§ Provided passage

•••••

Randall wrote regarding 'Re: [SLE] Md5sum file from dir' on Fri, Jan 21 at 10:44:
Danny, Laurent,
On Friday 21 January 2005 07:32, Danny Sauer wrote:
Lars wrote regarding 'Re: [SLE] Md5sum file from dir' on Fri, Jan 21 at 04:29:
On Friday 21 January 2005 11:02, Laurent Renard wrote: | Hello everyone, | | how could i make a md5sum file calculated from files stored in a | directory ( like in ftp's ... ) ?
Non-recursive: $ find <directory> -type f -maxdepth 1 | xargs md5sum > checksums.txt
If you just want all of the files in a dir, just do md5sum * > checksums.txt It'll skip directories (and warn on the sommand line for each skipped dir, unless you add a 2>/dev/null). No need to fire up find *and* xargs in that case. :)
But there is a limit on how many characters of arguments can be passed in a single command invocation. The whole point of xargs is to deal with that limit.

•••••

§ Data supplied
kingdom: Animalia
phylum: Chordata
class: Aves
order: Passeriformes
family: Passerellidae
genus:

•••••

§ Exercise tasks
1) In the md5sum thread, what is described as the whole point of xargs?
2) Say whether each statement agrees with the md5sum thread, answering yes or no and quoting the words of the thread that decide it. (a) Laurent Renard's question is dated Friday 21 January 2005. (b) Running md5sum * on a directory's files skips directories. (c) The non-recursive find command uses -maxdepth 2.

§ Responses for each task
1) To deal with the limit on how many characters of arguments can be passed in a single command invocation.

2)
(a) Yes: "On Friday 21 January 2005 11:02, Laurent Renard wrote"
(b) Yes: "It'll skip directories"
(c) No: "-maxdepth 1"